### Document text:
The impact of that Israeli action was that the peace process did die. It is the frustration experienced by the Palestinians in the face of Israel’s intransigence and refusal to heed the advice of the international community that made them to settle for the United Nations option to seek recognition as a state. What the Palestinians are seeking is actually an upgrade from a non-member observer entity to a non-member observer state. The Israelis and their American allies very well know the implications of this Palestinian move. And Israel is feeling the pressure as it is continuously being isolated diplomatically by its allies in the Arab world and beyond. Turkey and Egypt are recent examples. Rather than pressure the Palestinians not to go to the UN, the US ought to urge Israel to do the right thing.

### Given information:
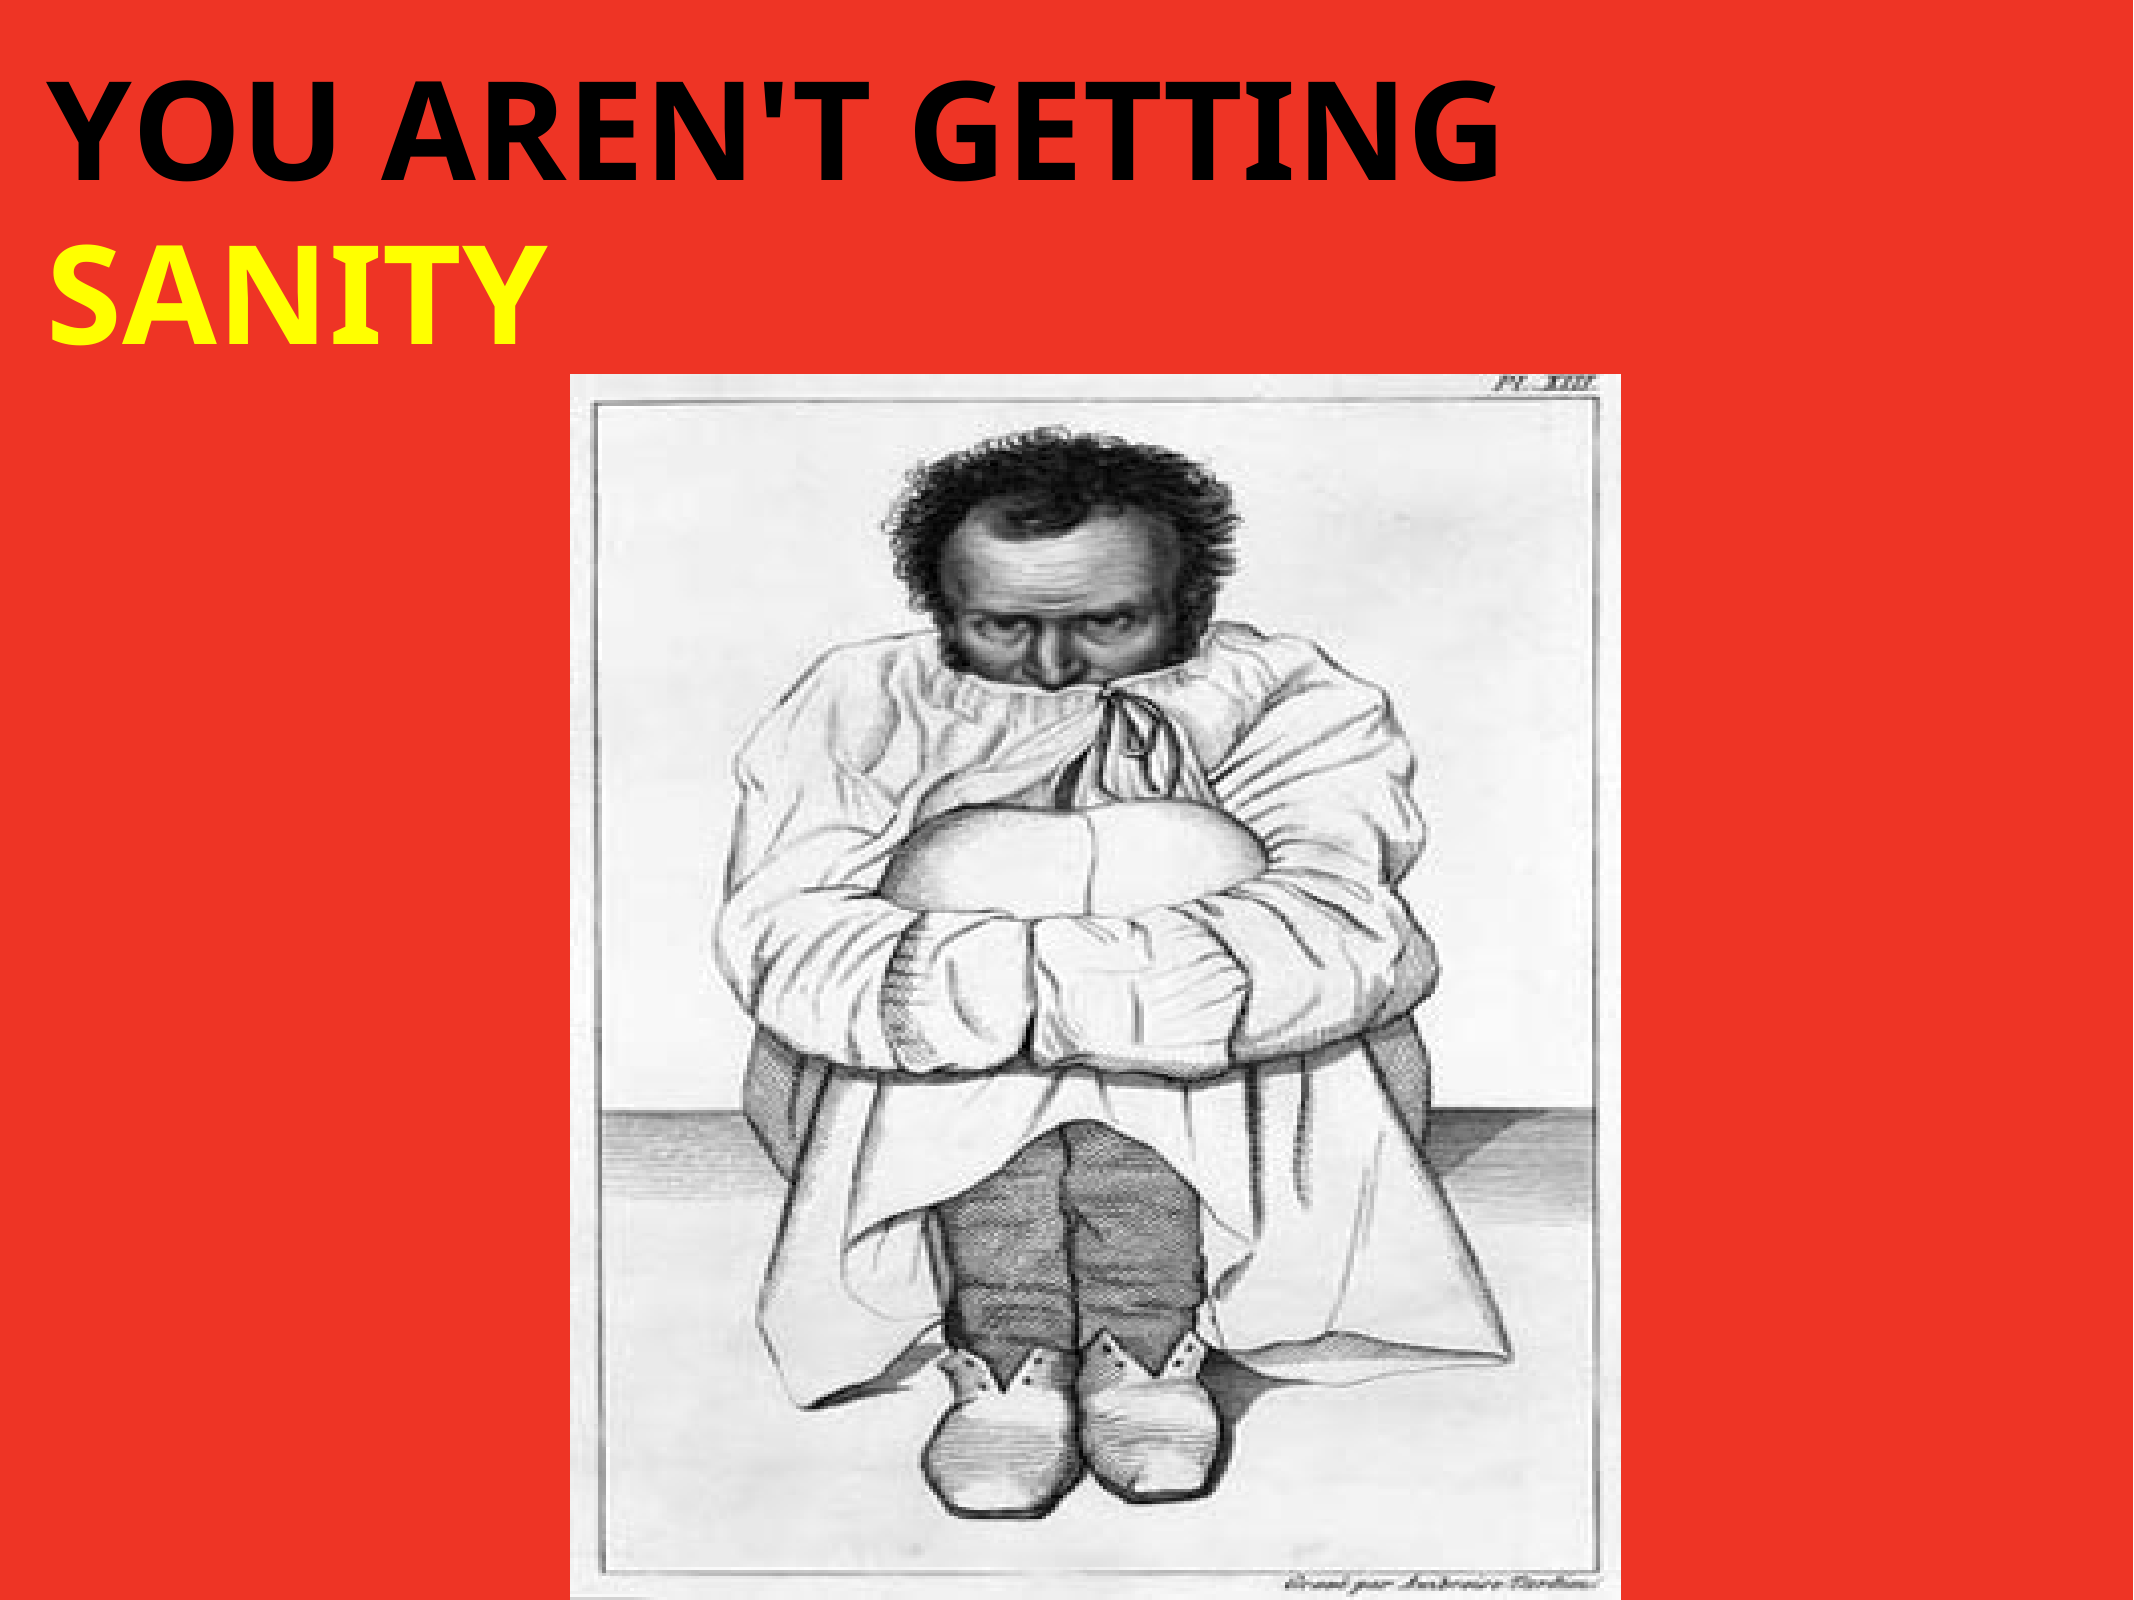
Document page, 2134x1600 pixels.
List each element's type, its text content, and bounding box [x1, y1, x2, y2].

text_box YOU AREN'T GETTING SANITY [37, 42, 2129, 488]
picture [570, 374, 1621, 1600]
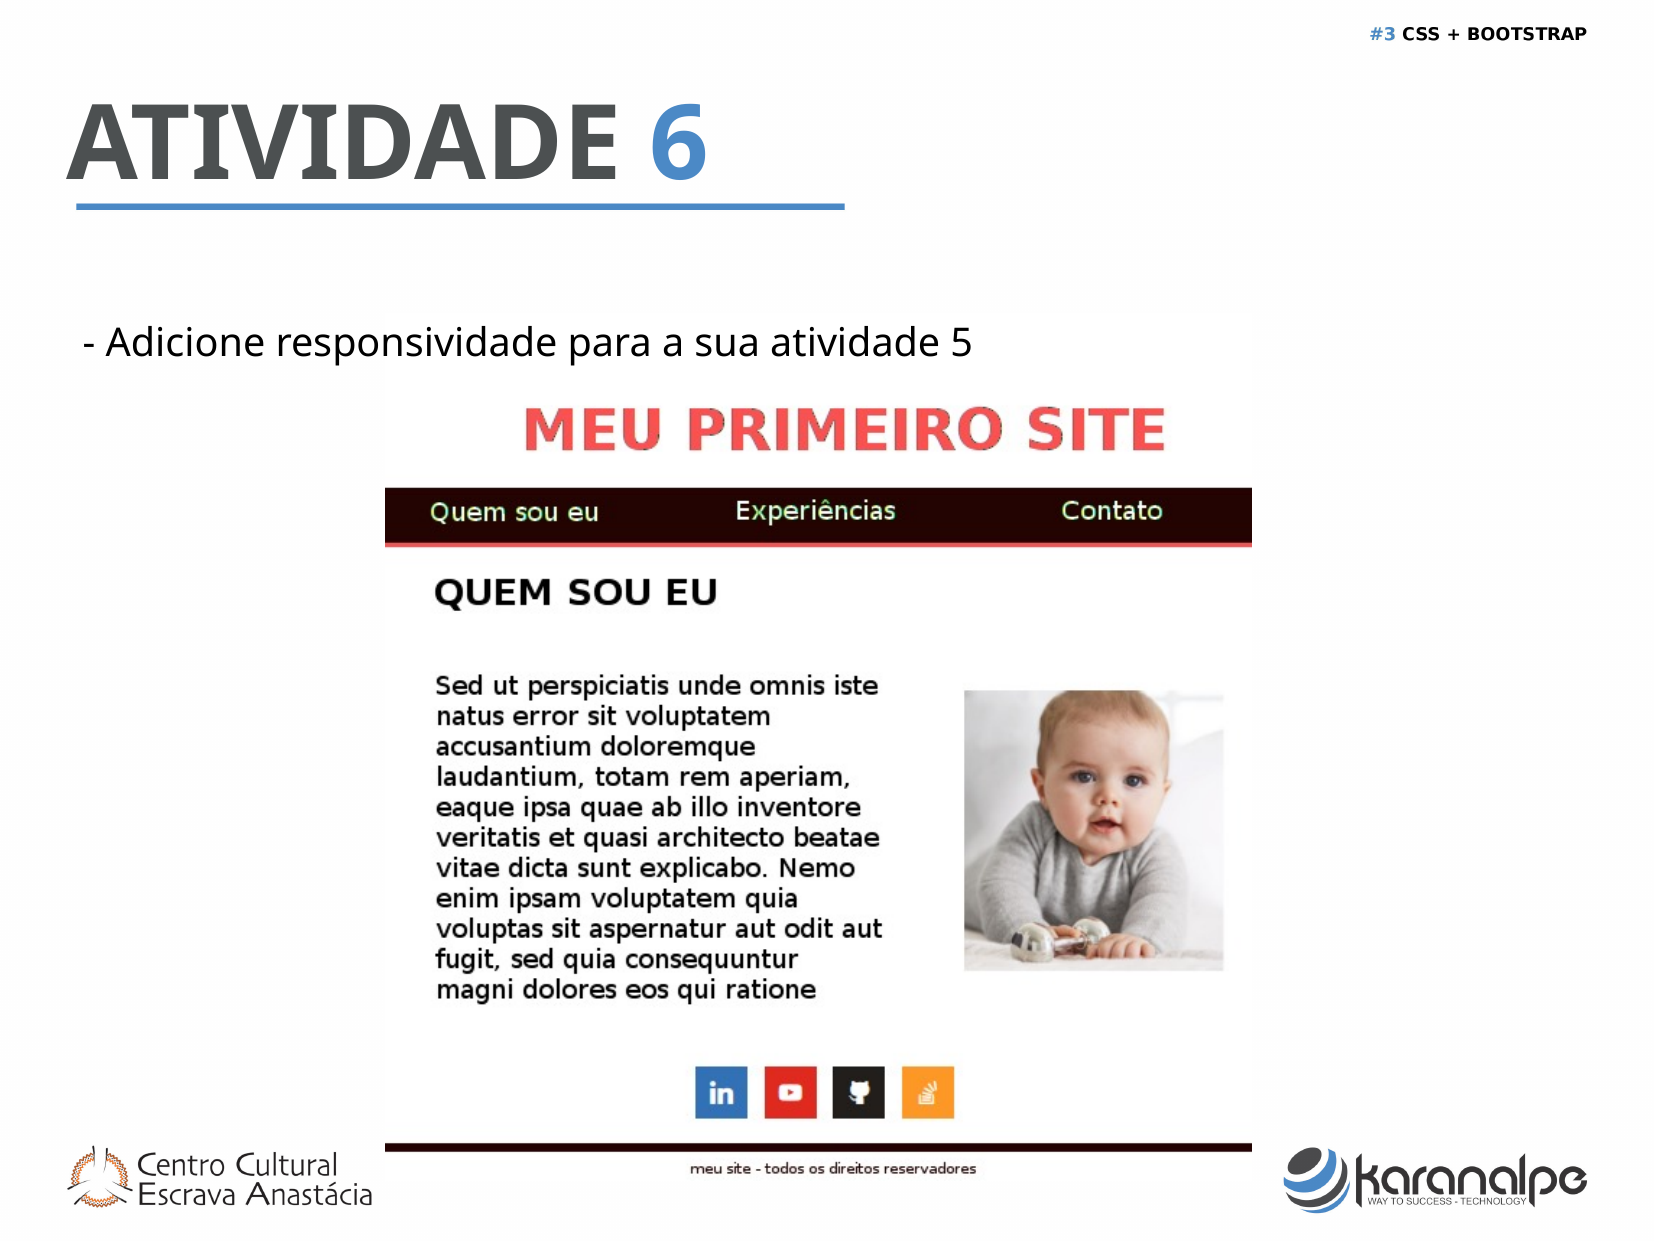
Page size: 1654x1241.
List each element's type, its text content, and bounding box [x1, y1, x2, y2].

picture [0, 0, 1654, 1241]
list - Adicione responsividade para a sua atividade 5 [82, 313, 1571, 497]
title ATIVIDADE 6 [66, 35, 1555, 243]
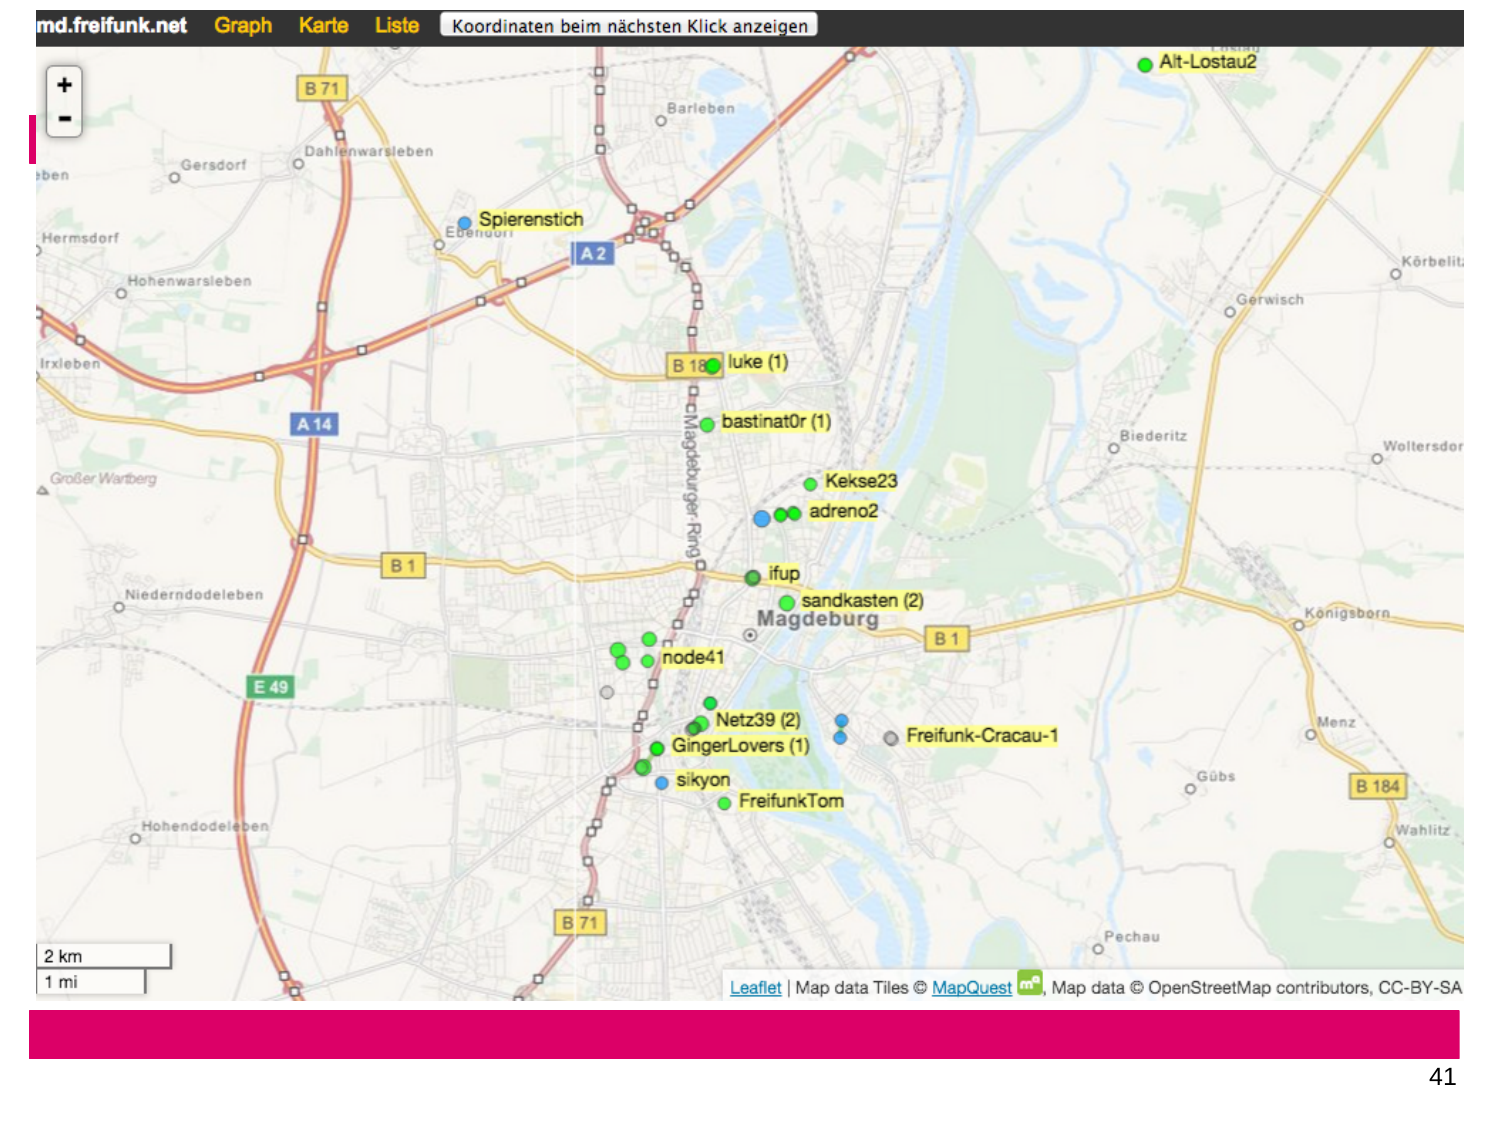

### Tasks to perform:
1. From the passage on the Palestinian UN bid, answer:
(a) What upgrade are the Palestinians seeking?
(b) Which two countries are named as recent examples?
(c) What does the passage say the US ought to do instead of pressuring the Palestinians?
2. Retype the stretch of the passage on the Palestinian UN bid from "The impact of" through "the right thing.".
3. Condense the paragraph of the passage on the Palestinian UN bid that begins "The impact of that Israeli action" into a short bulleted list that keeps its main facts.
Rely only on the passage on the Palestinian UN bid.

### Responses:
1.
(a) An upgrade from a non-member observer entity to a non-member observer state.
(b) Turkey and Egypt.
(c) Urge Israel to do the right thing.

2.
The impact of that Israeli action was that the peace process did die. It is the frustration experienced by the Palestinians in the face of Israel’s intransigence and refusal to heed the advice of the international community that made them to settle for the United Nations option to seek recognition as a state. What the Palestinians are seeking is actually an upgrade from a non-member observer entity to a non-member observer state. The Israelis and their American allies very well know the implications of this Palestinian move. And Israel is feeling the pressure as it is continuously being isolated diplomatically by its allies in the Arab world and beyond. Turkey and Egypt are recent examples. Rather than pressure the Palestinians not to go to the UN, the US ought to urge Israel to do the right thing.

3.
- The Israeli action caused the peace process to die.
- Frustration with Israel's intransigence and its refusal to heed the international community led the Palestinians to seek recognition as a state through the United Nations.
- They seek an upgrade from a non-member observer entity to a non-member observer state.
- Israel and its American allies know what this move implies.
- Israel feels pressure as its allies in the Arab world and beyond isolate it diplomatically. Turkey and Egypt are recent examples.
- The US should urge Israel to do the right thing rather than pressure the Palestinians not to go to the UN.